Coding in the Congo: The Joy of Fieldwork.

Fieldwork is fun for a number of reasons. First, one escapes the ivory tower of academia and sees the theories one normally reads about in books in practice (or – and this is more likely – one sees and experiences how wrong these theories (and you) were on so many points). Second, one flies to exotic places and gets to meet interesting people (do make sure you choose your dissertation topic correctly!). Third, and very important, one gets to dress in green and drive around in 4x4s and on motorbikes like a modern day Indiana Jones. But the fourth and nicest thing about fieldwork is how it combines both the intellectual and the practical. Let me give an example that recently arose.

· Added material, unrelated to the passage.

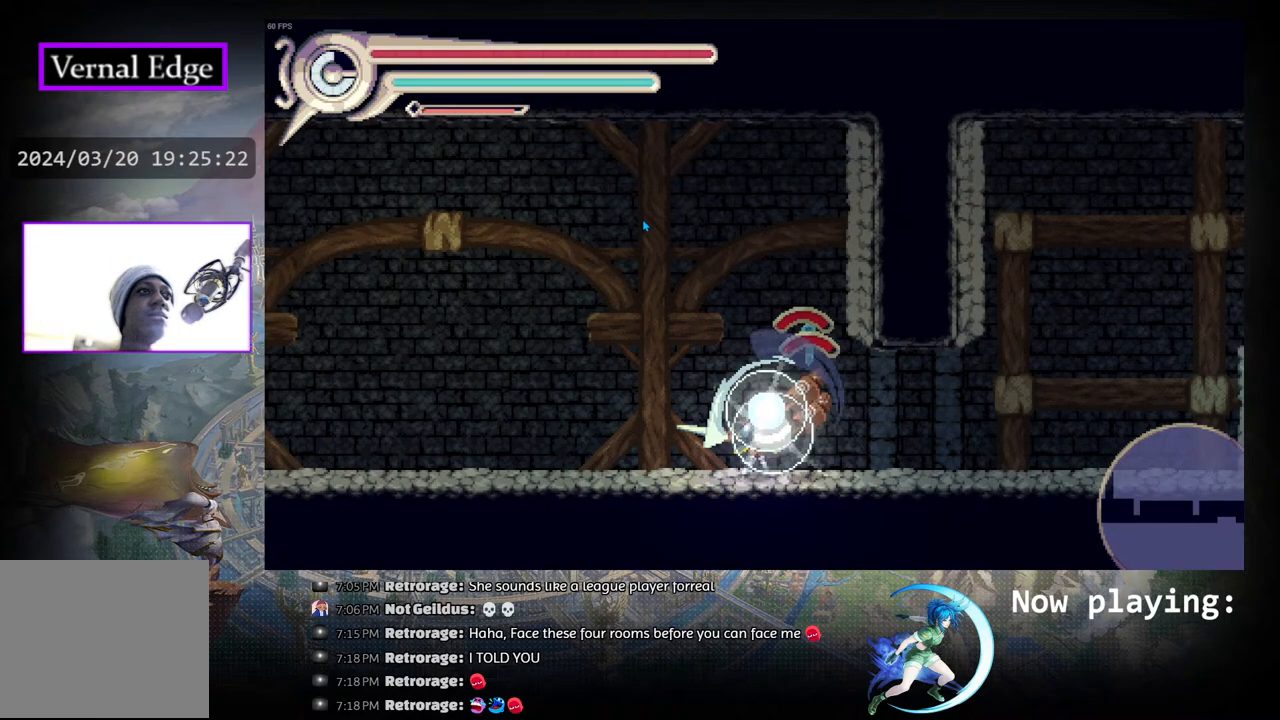
{"buttons": ["DPAD_RIGHT"], "left_stick": "center", "right_stick": "center", "events": [[350, "DPAD_RIGHT", "down"]]}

At the moment we are piloting the evaluation of a large development project (TUUNGANE) in four Congolese villages; in two months the real evaluation will start in 560 villages. For this evaluation we want to interview 10 randomly selected people from a village-meeting of which the size is not know ex ante – people normally move in (arrive late) and out (get bored) of the meeting. So, how does one randomly select 10 people from a group of which the size is not precisely known ex ante? Needless to say, the approach should be theoretically sounds (i.e. a proper randomization) and also be easy to implement. For example, just asking “I need 10 people” and then taking the first ten people that show up, while practically easy, is not theoretically sound because those ten are unlikely to be a representative sample (when the number of village meetings go to infinity).

We came up with four different techniques.

1. Randomize the people-approach.
The people in the village-meeting take each one piece of paper from a bag or a bucket; the pieces of paper have a number on it that ranges from 1 to X, where X is the highest number of people that ever could be present (this can be higher than the actual people present). After distributing the pieces of paper, one can say out loud “number 1”, “number 2”, “number 3”, etc. until there are 10 people. While it is not necessary one can also do this a bit more sophisticated by creating a list before entering the village that has randomly selected numbers that can then be said out loud. The list could look like this:

# Lottery number
1: 120
2: 76
3: 5
4: 65
… …

Needless to say, in both cases it is in possible that a number that is read out is still in the bag; this is no problem because you then just read out the next number on the list. While this approach sounds great in theory, in practice it is more complicated to implement for three reasons. First, handing out numbers is associated with prices (like handing out lottery tickets) and people therefore rush to get more than one piece of paper. This could get chaotic quickly. A solution to this would be to line up everybody or be very orderly. Second, as we noticed during the pilot and what we should have know ex ante: not all people can read. A solution would be to have large numbers on an A4 paper and instead of shouting for example “122” hold up the A4 paper “1”, “2” and “2”. The third problem is that selecting people by making use of numbers has a connotation in Bantu tradition with witchcraft.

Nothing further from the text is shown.